Swap "HTML file" for "web page" in the lines from the first one up to and including the line with "### Developer Contact", and keep everything else the same. Omit the pictures from your answer.

[[ DATA FOR PROCESSING, beginning ]]

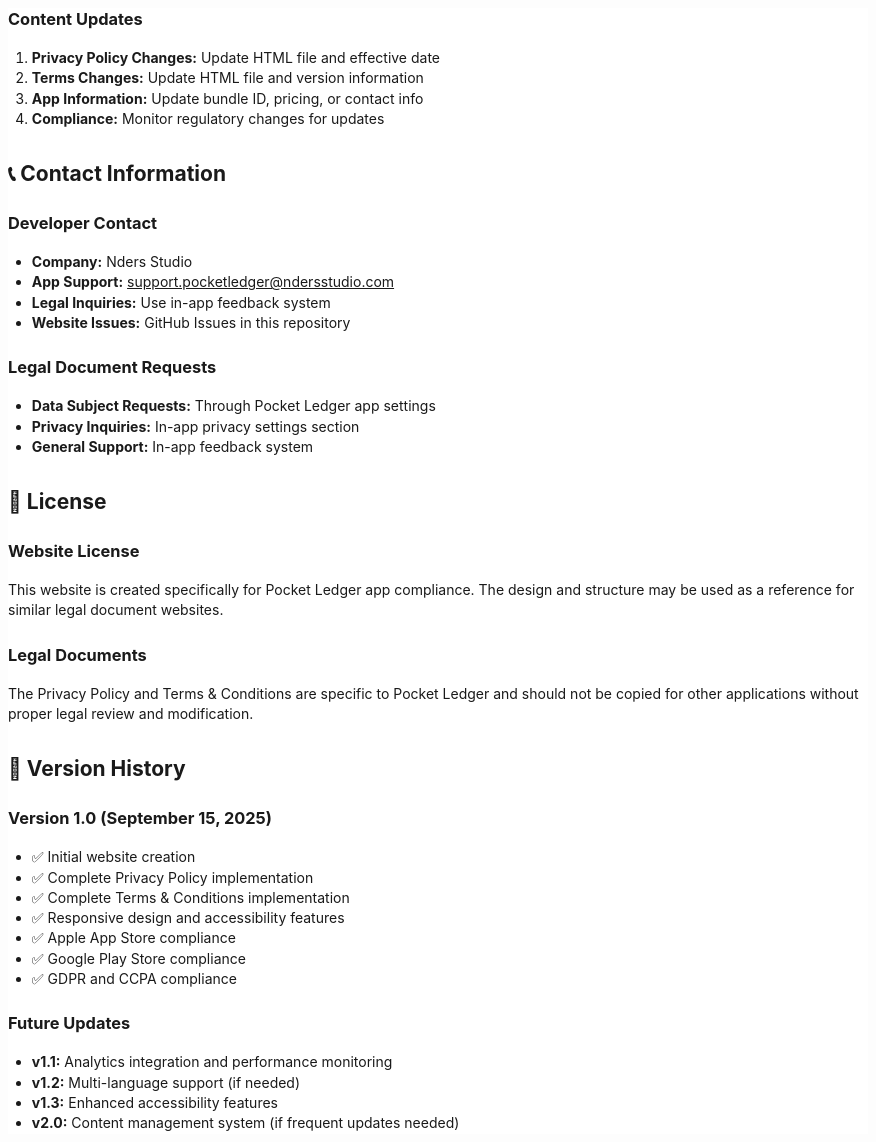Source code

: ### Content Updates

1. **Privacy Policy Changes:** Update HTML file and effective date
2. **Terms Changes:** Update HTML file and version information
3. **App Information:** Update bundle ID, pricing, or contact info
4. **Compliance:** Monitor regulatory changes for updates

## 📞 Contact Information

### Developer Contact

- **Company:** Nders Studio
- **App Support:** support.pocketledger@ndersstudio.com
- **Legal Inquiries:** Use in-app feedback system
- **Website Issues:** GitHub Issues in this repository

### Legal Document Requests

- **Data Subject Requests:** Through Pocket Ledger app settings
- **Privacy Inquiries:** In-app privacy settings section
- **General Support:** In-app feedback system

## 📜 License

### Website License

This website is created specifically for Pocket Ledger app compliance. The design and structure may be used as a reference for similar legal document websites.

### Legal Documents

The Privacy Policy and Terms & Conditions are specific to Pocket Ledger and should not be copied for other applications without proper legal review and modification.

## 🔄 Version History

### Version 1.0 (September 15, 2025)

- ✅ Initial website creation
- ✅ Complete Privacy Policy implementation
- ✅ Complete Terms & Conditions implementation
- ✅ Responsive design and accessibility features
- ✅ Apple App Store compliance
- ✅ Google Play Store compliance
- ✅ GDPR and CCPA compliance

### Future Updates

- **v1.1:** Analytics integration and performance monitoring
- **v1.2:** Multi-language support (if needed)
- **v1.3:** Enhanced accessibility features
- **v2.0:** Content management system (if frequent updates needed)
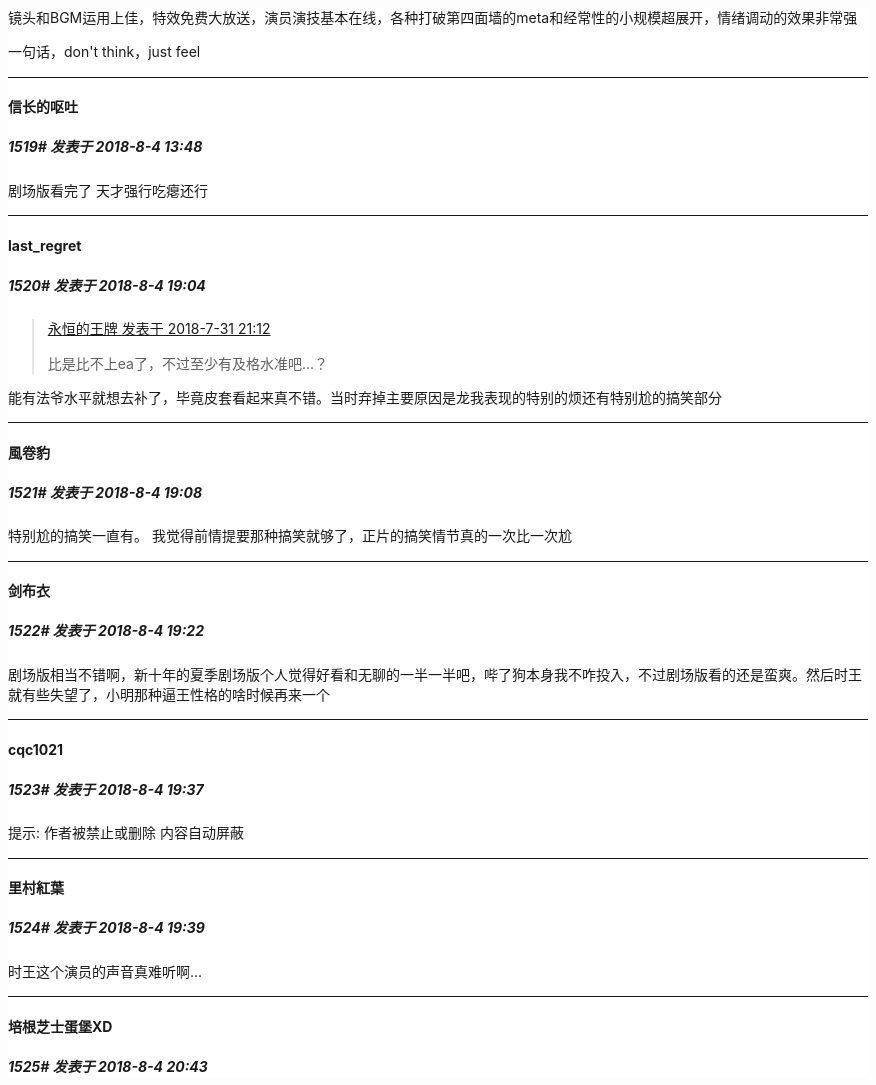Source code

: 镜头和BGM运用上佳，特效免费大放送，演员演技基本在线，各种打破第四面墙的meta和经常性的小规模超展开，情绪调动的效果非常强

一句话，don't think，just feel

*****

####  信长的呕吐  
##### 1519#       发表于 2018-8-4 13:48

剧场版看完了 天才强行吃瘪还行

*****

####  last_regret  
##### 1520#       发表于 2018-8-4 19:04

<blockquote><a href="httphttps://bbs.saraba1st.com/2b/forum.php?mod=redirect&amp;goto=findpost&amp;pid=40506603&amp;ptid=1513038" target="_blank">永恒的王牌 发表于 2018-7-31 21:12</a>

比是比不上ea了，不过至少有及格水准吧...？</blockquote>
能有法爷水平就想去补了，毕竟皮套看起来真不错。当时弃掉主要原因是龙我表现的特别的烦还有特别尬的搞笑部分

*****

####  風卷豹  
##### 1521#       发表于 2018-8-4 19:08

特别尬的搞笑一直有。
我觉得前情提要那种搞笑就够了，正片的搞笑情节真的一次比一次尬

*****

####  剑布衣  
##### 1522#       发表于 2018-8-4 19:22

剧场版相当不错啊，新十年的夏季剧场版个人觉得好看和无聊的一半一半吧，哔了狗本身我不咋投入，不过剧场版看的还是蛮爽。然后时王就有些失望了，小明那种逼王性格的啥时候再来一个

*****

####  cqc1021  
##### 1523#       发表于 2018-8-4 19:37

提示: 作者被禁止或删除 内容自动屏蔽

*****

####  里村紅葉  
##### 1524#       发表于 2018-8-4 19:39

时王这个演员的声音真难听啊...

*****

####  培根芝士蛋堡XD  
##### 1525#       发表于 2018-8-4 20:43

[[ DATA FOR PROCESSING, end ]]

ANSWER BELOW =>
Source code

: ### Content Updates

1. **Privacy Policy Changes:** Update web page and effective date
2. **Terms Changes:** Update web page and version information
3. **App Information:** Update bundle ID, pricing, or contact info
4. **Compliance:** Monitor regulatory changes for updates

## 📞 Contact Information

### Developer Contact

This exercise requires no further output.